И, тем не менее, вечер разрешили. Надо отдать тут должное украинским писателям, членам Союза Писателей, которые дружно поддержали эту идею. Ну и, конечно, бесконечному повторению нами мантры «национальное по форме и социалистическое по содержанию». Но, в конечном счете, эта мантра и сгубила дело. Вечер состоялся, но не только не стал вершиной моей еврейской культурнической деятельности, но стал концом ее. Ничего из своих действительно хороших стихов, даже не обязательно посвященных своему народу, но хотя бы просто лирики, ни один из поэтов, ни старых, ни молодых, не отважился прочесть. Все они читали только «спасибо партии» на идише. Это привело меня к разочарованию в самой возможности возрождения живой еврейской культуры в Союзе и, вообще, в галуте. Я понял, что надо одно из двух: или добровольно окончательно ассимилироваться или ехать в Израиль. И я выбрал последнее.

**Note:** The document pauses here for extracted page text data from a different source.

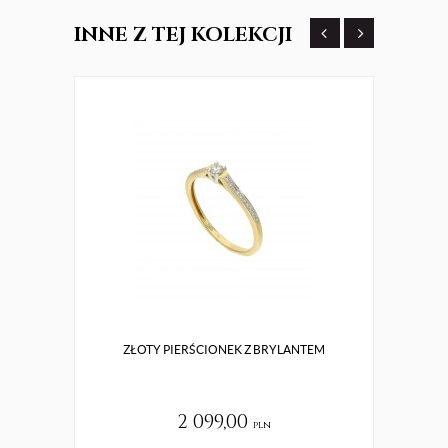
INNE
Z TEJ KOLEKCJI
ZŁOTY PIERŚCIONEK Z BRYLANTEM
ZŁO
2 099,00
pln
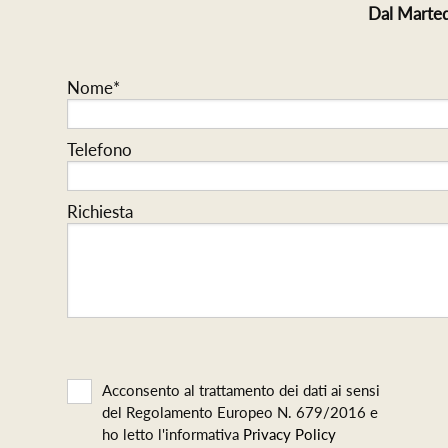
Dal Marted
Nome*
Telefono
Richiesta
Acconsento al trattamento dei dati ai sensi
del Regolamento Europeo N. 679/2016 e
ho letto l'informativa
Privacy Policy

К этому времени (это был уже 1973 г.) первая группа сионистов, состоящая из 4-х человек во главе с зачинателем борьбы за выезд в Израиль в Украине Амиком (Эмануэлем) Диамантом уже прорвалась и выехала. Амик, также как и я, долго боролся за развитие еврейской культуры в Союзе, но начал он это намного раньше, т. к. в отличие от меня, совершенно ассимилированного с детства, происходил из семьи еврейской интеллигенции (его дядя Арон Кипнис был известный идишистский писатель). Соответственно, он раньше меня разочаровался в возможности возрождения еврейской культуры в Союзе и к тому времени, как я только начал эту деятельность, он уже создал группу из 8 человек, с которой добивался права на выезд. Уезжая, он все свои еврейские культурнические архивы оставил мне.

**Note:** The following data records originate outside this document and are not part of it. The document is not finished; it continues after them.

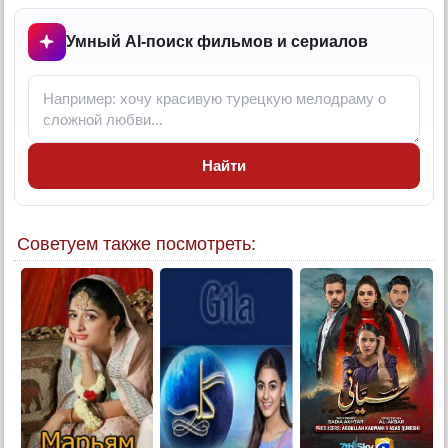
12 серия
Умный AI-поиск фильмов и сериалов
13 серия
14 серия
15 серия
16 серия
17 серия
Найти
18 серия
Конец
Советуем также посмотреть:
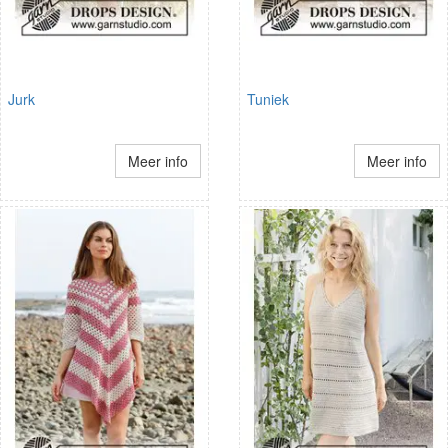
Jurk
Tuniek
Meer info
Meer info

Борьба группы Амика против КГБ – это блестящая страница истории и, если сам Амик не опишет ее, то, может быть, когда-нибудь я напишу то, что мне известно о ней. Но здесь я пишу другую историю. Скажу только, что вся честь и слава принадлежит первым и я снимаю шапку перед Амиком Диамантом. Все последующие, включая меня, уже знали, что хотя бы в принципе, есть шанс прорваться и еще не факт, что как во время Сталина, как только ты объявишь о своем намерении ехать в Израиль, тебя тут же поставят к стенке в подвале КГБ. Амик и его группа, подавая заявление на выезд, должны были не просто считаться с такой возможностью, они должны были принимать это практически за неизбежность и лишь, как на чудо, надеяться на успех. Конечно, позади было и разоблачение культа личности Сталина, и хрущевская оттепель, но намерение покинуть СССР да еще, чтобы уехать в капстрану, по-прежнему рассматривалось как измена Родине, а таковая считалась самым страшным преступлением.
Всё же надо сказать, что и когда я подавал заявление на выезд, предприятие это было не столь безопасным, как это стало после развала Союза. Да, без суда и следствия уже не только не расстреливали в подвале, но и в тюрьму не сажали, но по суду наших сажали. Ну не на 25 или 10 лет, как при Сталине, самый распространенный срок был 3 года, хотя Щаранскому дали 9, что говорит о том, что не было гарантировано и ограничение 3-я годами. Из тех, кто прорывались вместе со мной, по 3 года отмучились Владимир Кислик, Марк Луцкер, Александр Фельдман, Ким Фридман и др. Меня пришли брать с ордером на арест в день, когда я пересек границу Союза в направлении Израиля, и по ошибке взяли хозяина квартиры, у которого я снимал комнату. Естественно, разобравшись, его выпустили.
Кстати, суд и следствие, которые, как я сказал, теперь были, были лишь проформой, спектаклем. Например, Фельдмана судили «открытым судом» на территории закрытого п/я, на которую никого, там не работающего, не пустили, даже его родителей, а граждан, «свободно пришедших на суд», там изображали комсомольцы и активисты предприятия по разнарядке. Даже о том, где будет суд, ни мы, ни родственники не могли узнать до последней минуты и узнали это не от властей, а от Виктора Некрасова, который по каким-то своим каналам это разнюхал и сообщил нам. И хоть мы немедленно примчались к воротам завода, нас никого туда не пустили.